Djan was attacked by seven undead, who grappled with him and tore his sword from his hands. Stardawn saw the half-elfs plight and dispatched his own assailants with relative ease. He picked up an axe from the stack of weapons by the treasure chest and leaped into the fight, chopping through spinal columns and skulls as though they were made of twigs. Djan finally picked up his sword and, back to back, he and Stardawn fought off the zombies until most of the undead were a heap of bloody limbs jumbled at their feet.

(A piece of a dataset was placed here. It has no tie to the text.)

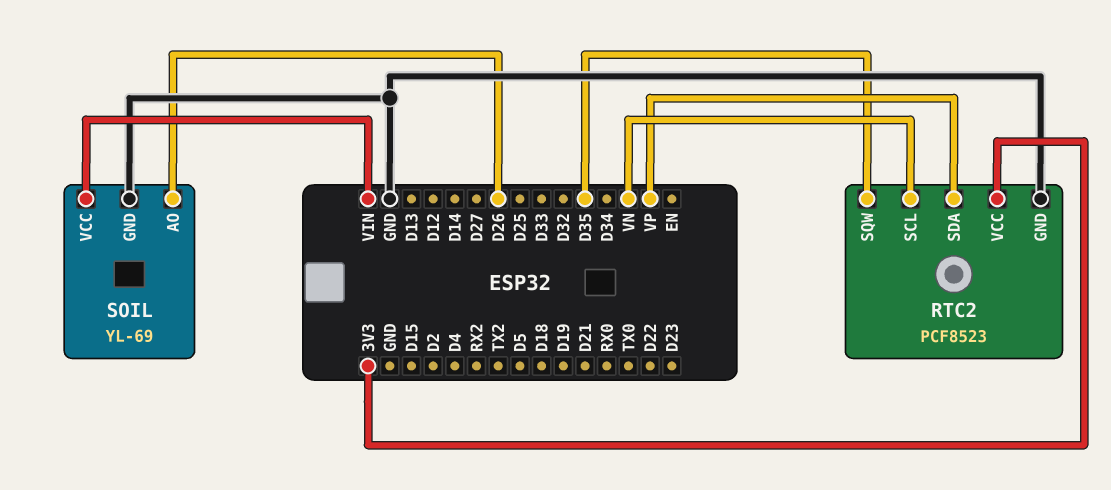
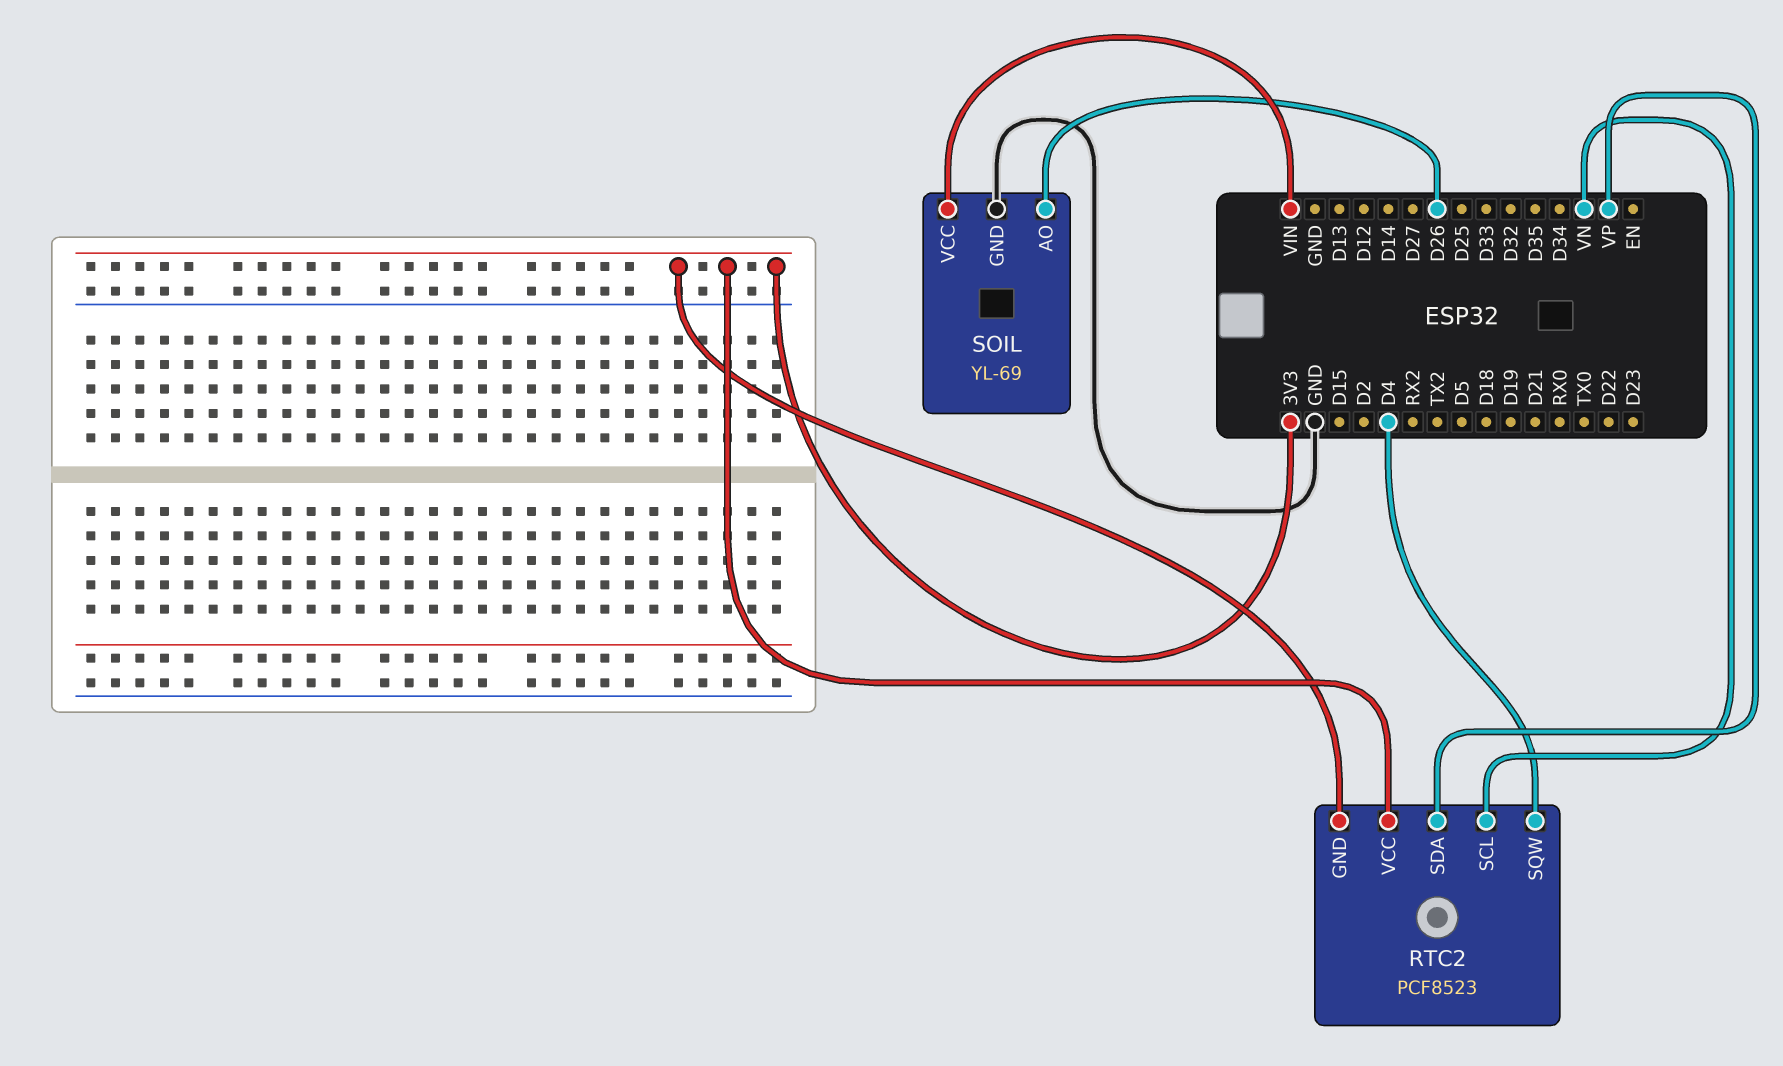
RTC2 pin GND: GND -> 3V3
RTC2 pin SQW: D35 -> D4

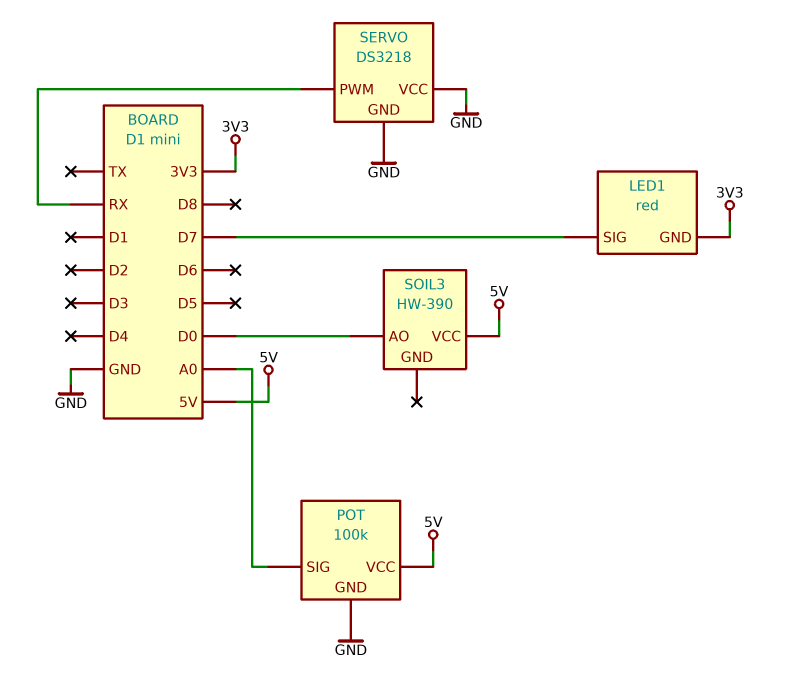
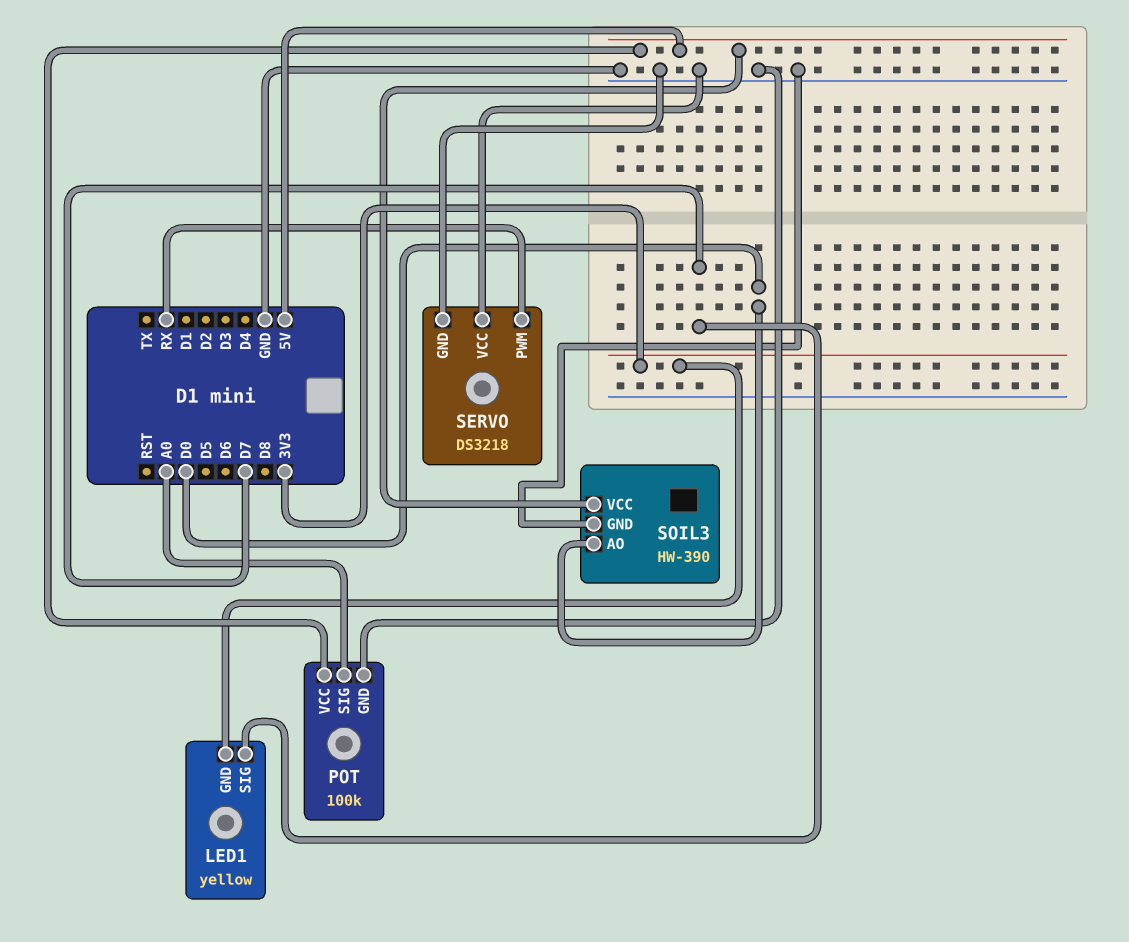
LED1: red -> yellow
SOIL3 pin GND: none -> GND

Stardawn's last assailant was particularly strong and single-minded, virtually ignoring Stardawn's blows as one would the sting of a gnat. The elf was pressed against the wall, and the zombie's fetid hand was reaching for his neck when Stardawn realized that physical force would not be enough to finish the creature off. As the undead's fingers closed around his flesh, Stardawn whispered an ancient elven spell. The zombie's eyes rolled back in surprise. Within seconds, it loosened its grip on the elf as its body shook with a thin, papery rustling sound. The undead screamed once, and it fell to the floor in a cloud of black dust, decomposed instantly from the inside.